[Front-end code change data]
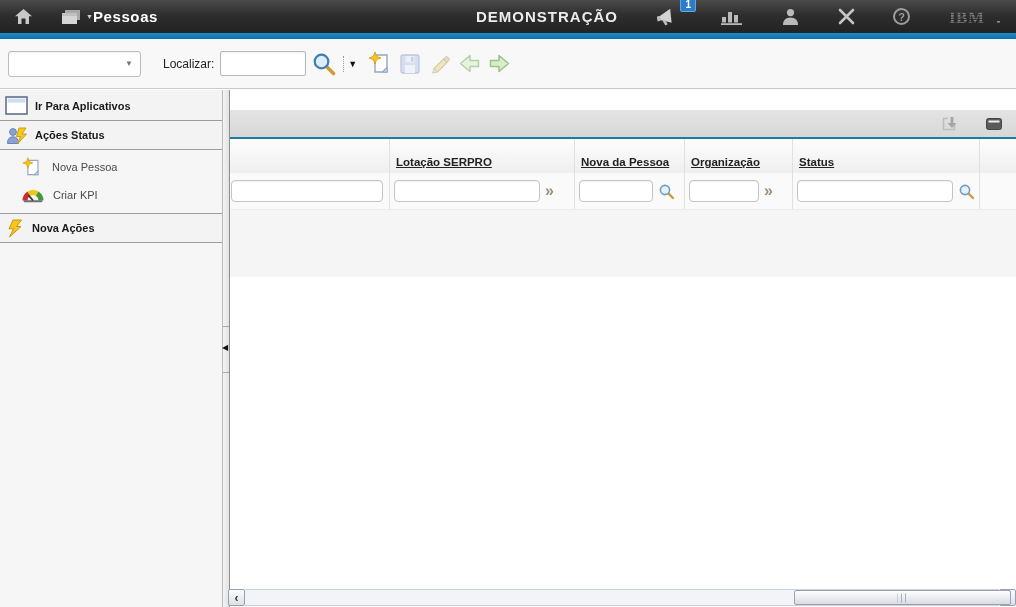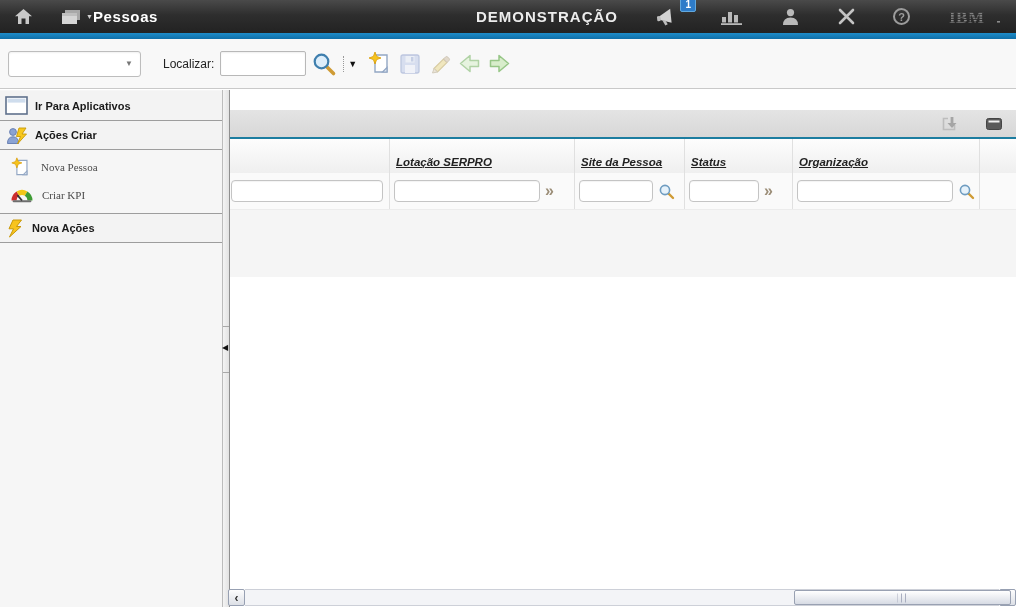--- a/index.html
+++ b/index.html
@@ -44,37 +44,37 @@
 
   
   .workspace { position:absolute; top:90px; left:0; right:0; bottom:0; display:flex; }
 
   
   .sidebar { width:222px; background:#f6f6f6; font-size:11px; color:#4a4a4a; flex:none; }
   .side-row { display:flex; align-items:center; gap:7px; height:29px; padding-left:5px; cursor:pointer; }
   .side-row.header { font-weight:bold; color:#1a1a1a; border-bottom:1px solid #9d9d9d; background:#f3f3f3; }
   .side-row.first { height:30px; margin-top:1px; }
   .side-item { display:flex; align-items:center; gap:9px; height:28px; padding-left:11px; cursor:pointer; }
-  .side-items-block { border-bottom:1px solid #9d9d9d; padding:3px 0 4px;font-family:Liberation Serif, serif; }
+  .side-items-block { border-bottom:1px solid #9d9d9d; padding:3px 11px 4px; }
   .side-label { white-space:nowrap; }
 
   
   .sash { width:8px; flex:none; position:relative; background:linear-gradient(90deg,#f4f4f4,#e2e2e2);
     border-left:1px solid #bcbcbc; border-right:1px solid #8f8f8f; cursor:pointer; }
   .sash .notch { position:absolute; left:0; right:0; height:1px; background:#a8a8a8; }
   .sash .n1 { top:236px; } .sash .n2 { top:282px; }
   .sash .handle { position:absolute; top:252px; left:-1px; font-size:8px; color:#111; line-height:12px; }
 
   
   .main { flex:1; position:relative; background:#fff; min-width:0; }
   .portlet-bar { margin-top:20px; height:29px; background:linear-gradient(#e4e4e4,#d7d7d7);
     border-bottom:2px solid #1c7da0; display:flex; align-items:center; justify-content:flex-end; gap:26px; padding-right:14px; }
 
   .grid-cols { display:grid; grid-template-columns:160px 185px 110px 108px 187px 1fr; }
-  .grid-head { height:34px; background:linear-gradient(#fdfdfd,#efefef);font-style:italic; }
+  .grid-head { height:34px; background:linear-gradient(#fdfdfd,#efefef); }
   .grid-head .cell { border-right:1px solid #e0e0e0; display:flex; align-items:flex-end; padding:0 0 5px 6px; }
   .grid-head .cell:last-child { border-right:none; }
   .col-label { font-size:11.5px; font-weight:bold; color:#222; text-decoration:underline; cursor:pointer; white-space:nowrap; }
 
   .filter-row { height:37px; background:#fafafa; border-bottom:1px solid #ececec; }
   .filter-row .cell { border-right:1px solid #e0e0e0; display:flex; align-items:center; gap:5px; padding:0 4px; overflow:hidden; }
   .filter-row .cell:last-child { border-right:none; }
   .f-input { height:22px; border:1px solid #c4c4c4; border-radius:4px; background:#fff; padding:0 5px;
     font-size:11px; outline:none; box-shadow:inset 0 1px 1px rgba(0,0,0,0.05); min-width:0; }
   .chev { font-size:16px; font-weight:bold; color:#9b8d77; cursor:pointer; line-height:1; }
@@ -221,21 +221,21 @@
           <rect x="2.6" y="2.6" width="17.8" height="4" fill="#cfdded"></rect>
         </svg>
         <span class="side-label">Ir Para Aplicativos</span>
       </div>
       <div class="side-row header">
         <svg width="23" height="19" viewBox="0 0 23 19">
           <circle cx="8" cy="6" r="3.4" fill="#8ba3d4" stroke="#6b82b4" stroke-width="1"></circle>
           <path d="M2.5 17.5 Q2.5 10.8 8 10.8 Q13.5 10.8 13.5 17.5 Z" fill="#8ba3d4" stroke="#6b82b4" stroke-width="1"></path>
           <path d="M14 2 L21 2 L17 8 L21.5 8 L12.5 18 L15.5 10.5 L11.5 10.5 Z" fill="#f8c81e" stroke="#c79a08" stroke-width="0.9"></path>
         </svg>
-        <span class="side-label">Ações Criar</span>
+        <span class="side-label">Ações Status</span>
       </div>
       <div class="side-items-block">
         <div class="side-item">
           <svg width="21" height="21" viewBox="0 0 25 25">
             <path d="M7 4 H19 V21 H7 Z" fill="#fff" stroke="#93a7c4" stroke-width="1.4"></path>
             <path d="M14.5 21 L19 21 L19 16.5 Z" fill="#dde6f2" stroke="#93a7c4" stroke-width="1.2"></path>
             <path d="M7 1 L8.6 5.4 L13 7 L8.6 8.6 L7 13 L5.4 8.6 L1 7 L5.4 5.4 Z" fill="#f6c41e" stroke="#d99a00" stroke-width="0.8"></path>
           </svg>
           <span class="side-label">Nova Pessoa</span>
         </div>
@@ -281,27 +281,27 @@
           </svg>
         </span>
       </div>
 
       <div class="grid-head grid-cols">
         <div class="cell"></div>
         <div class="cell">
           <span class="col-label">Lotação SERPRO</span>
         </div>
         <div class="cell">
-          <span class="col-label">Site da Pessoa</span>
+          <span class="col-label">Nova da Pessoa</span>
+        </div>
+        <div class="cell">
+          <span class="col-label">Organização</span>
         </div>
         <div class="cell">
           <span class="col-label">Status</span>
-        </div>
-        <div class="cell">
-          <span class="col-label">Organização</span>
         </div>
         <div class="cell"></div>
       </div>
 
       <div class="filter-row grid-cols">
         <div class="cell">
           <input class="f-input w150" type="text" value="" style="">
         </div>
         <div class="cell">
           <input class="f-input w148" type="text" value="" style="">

▶ The problem
Read the entries and select each line where the word "bold" is found.

▶ Result for this exercise
   .side-row.header { font-weight:bold; color:#1a1a1a; border-bottom:1px solid #9d9d9d; background:#f3f3f3; }
   .col-label { font-size:11.5px; font-weight:bold; color:#222; text-decoration:underline; cursor:pointer; white-space:nowrap; }
   .chev { font-size:16px; font-weight:bold; color:#9b8d77; cursor:pointer; line-height:1; }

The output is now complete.